> Work instructions: Copy the data exactly, pictures aside.

> Given data:
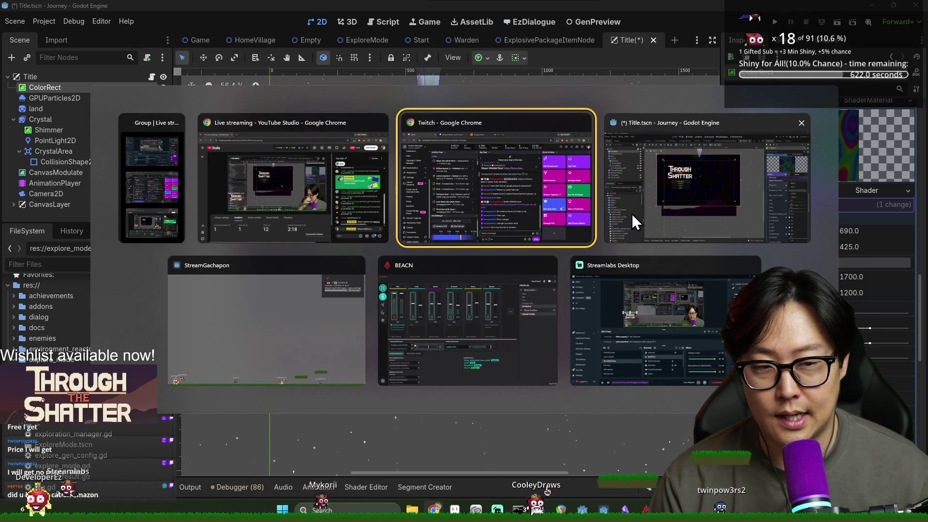
# Save the Title scene, test-run the game, then stop it with F8.
pyautogui.click(724, 127)
pyautogui.click(775, 21)
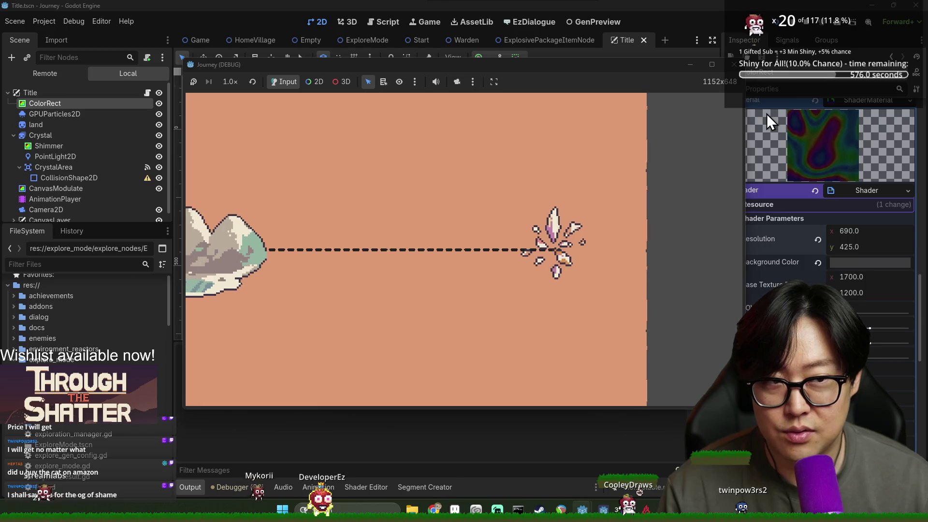
pyautogui.press('F8')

> Result below:
# Save the Title scene, test-run the game, then stop it with F8.
pyautogui.click(724, 127)
pyautogui.click(775, 21)
pyautogui.press('F8')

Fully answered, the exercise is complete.